#### [Task to carry out]
From the abstract on modes of death in pediatric intensive care units, quote the passage that begins at the words "Setting: Three PICUs" and stops after the words "and May 2000.".

#### [Excerpt]
Evolution of the medical practices and modes of death on pediatric intensive care units in southern Brazil
- PMID: 15857521
- DOI: 10.1097/01.PCC.0000154958.71041.37
Evolution of the medical practices and modes of death on pediatric intensive care units in southern Brazil
Abstract
Objectives: To study the possible change on mode of deaths, medical decision practices, and family participation on decisions for limiting life-sustaining treatments (L-LST) over a period of 13 yrs in three pediatric intensive care units (PICUs) located in southern Brazil.
Methods: A cross-sectional study based on a retrospective chart review (1988 and 1998) and on prospective data collection (from May 1999 to May 2000).
Setting: Three PICUs in Porto Alegre, southern Brazilian region.
Patients: Children who died in those PICUs during the years of 1988, 1998, and between May 1999 and May 2000.

[Dataset records]
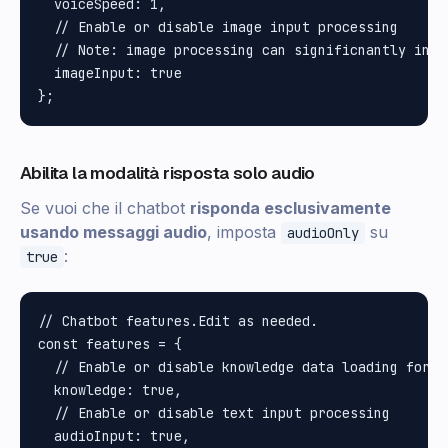
  voiceSpeed: 1,

  // Enable or disable image input processing

  // Note: image processing can significnantly incr
  imageInput: true

Abilita la modalità risposta solo audio
Se vuoi che il chatbot
risponda esclusivamente
usando messaggi audio
, imposta
su
audioOnly
:
true
// Chatbot features.Edit as needed.

const features = {

  // Enable or disable knowledge data loading for A
  knowledge: true,

  // Enable or disable text input processing

  audioInput: true,
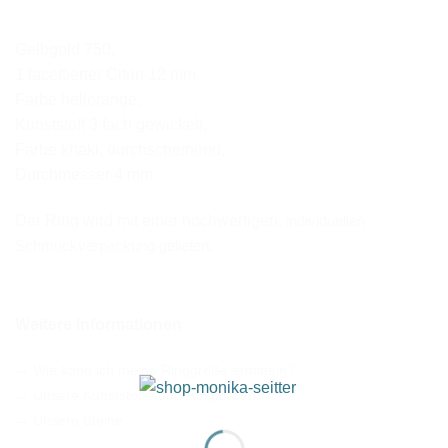
Gelbgold 750,
1 facettierter Citrin 12 mm,
Farbe hellorange,
Kunststoff 3 fach gewickelt,
Farbe khaki, durchscheinend,
Durchmesser 4 mm
Der Ring wird mit einer hochwertigen,
individuellen
Schmuckverpackung geliefert.
Weitere Informationen
→ Wie kann ich meine Ringgröße ermitteln?
→ Unsere Kunststoffe und Ringfarben
→ Unsere Steine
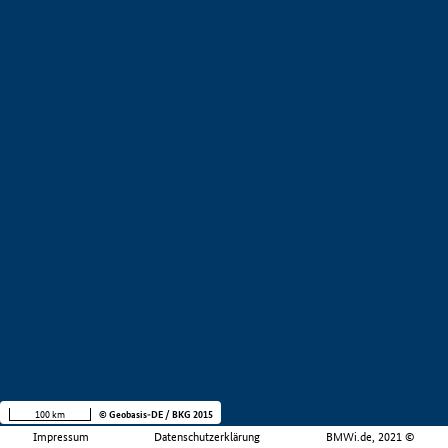
100 km
© Geobasis-DE / BKG 2015
Impressum
Datenschutzerklärung
BMWi.de, 2021 ©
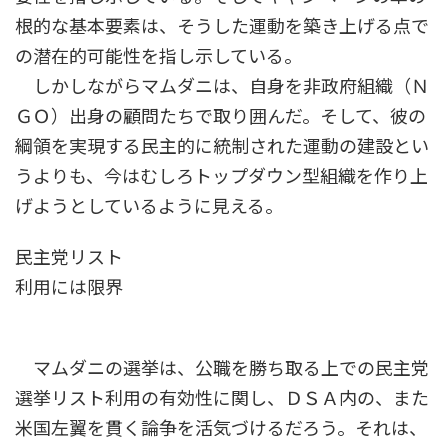
根的な基本要素は、そうした運動を築き上げる点で
の潜在的可能性を指し示している。
しかしながらマムダニは、自身を非政府組織（Ｎ
ＧＯ）出身の顧問たちで取り囲んだ。そして、彼の
綱領を実現する民主的に統制された運動の建設とい
うよりも、今はむしろトップダウン型組織を作り上
げようとしているように見える。
民主党リスト
利用には限界
マムダニの選挙は、公職を勝ち取る上での民主党
選挙リスト利用の有効性に関し、ＤＳＡ内の、また
米国左翼を貫く論争を活気づけるだろう。それは、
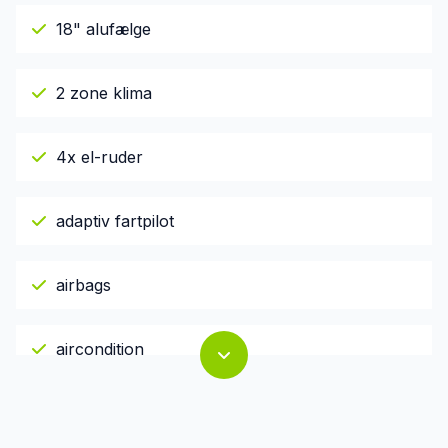
18" alufælge
2 zone klima
4x el-ruder
adaptiv fartpilot
airbags
aircondition
anhængertræk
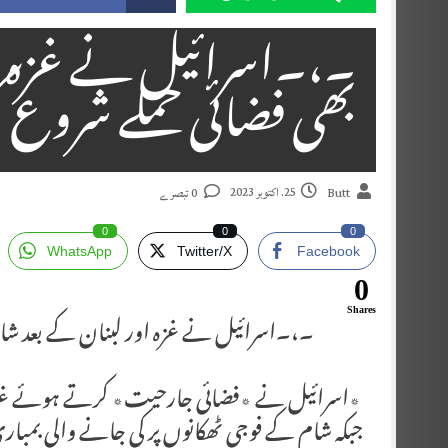
۔،۔اسرائیل نے غزہ او
بھی فضائی حملے شروع 
25. اکتوبر 2023
Butt
0 تبصرے
0
0
0
WhatsApp
Twitter/X
Facebook
0
۔،۔اسرائیل نے غزہ اور لبنان کے بعد شام
Shares
٭اسرائیل نے ٭فضائی جارحیت٭ کرتے ہوئے غزہ او
جبکہ شام کے فوجی ٹھکانوں پر کی جانے والی بمبار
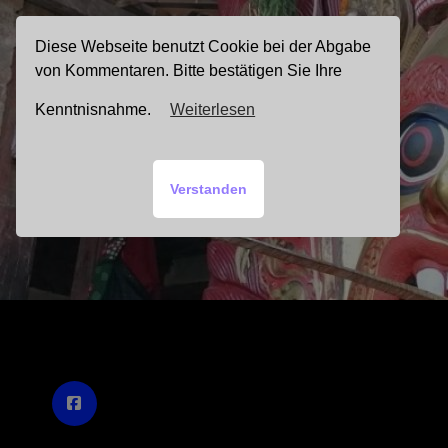
Zum
Inhalt
Diese Webseite benutzt Cookie bei der Abgabe
springen
von Kommentaren. Bitte bestätigen Sie Ihre
Kenntnisnahme.
Weiterlesen
Verstanden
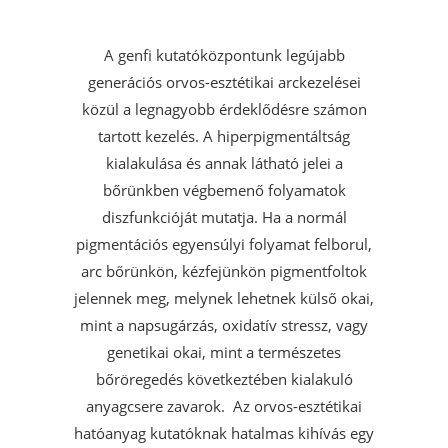
A genfi kutatóközpontunk legújabb
generációs orvos-esztétikai arckezelései
közül a legnagyobb érdeklődésre számon
tartott kezelés.
A hiperpigmentáltság
kialakulása és annak látható jelei a
bőrünkben végbemenő folyamatok
diszfunkcióját mutatja. Ha a normál
pigmentációs egyensúlyi folyamat felborul,
arc bőrünkön, kézfejünkön pigmentfoltok
jelennek meg, melynek lehetnek külső okai,
mint a napsugárzás, oxidatív stressz, vagy
genetikai okai, mint a természetes
bőröregedés következtében kialakuló
anyagcsere zavarok.
Az orvos-esztétikai
hatóanyag kutatóknak hatalmas kihívás egy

#### [Exercise answer]
Setting: Three PICUs in Porto Alegre, southern Brazilian region.
Patients: Children who died in those PICUs during the years of 1988, 1998, and between May 1999 and May 2000.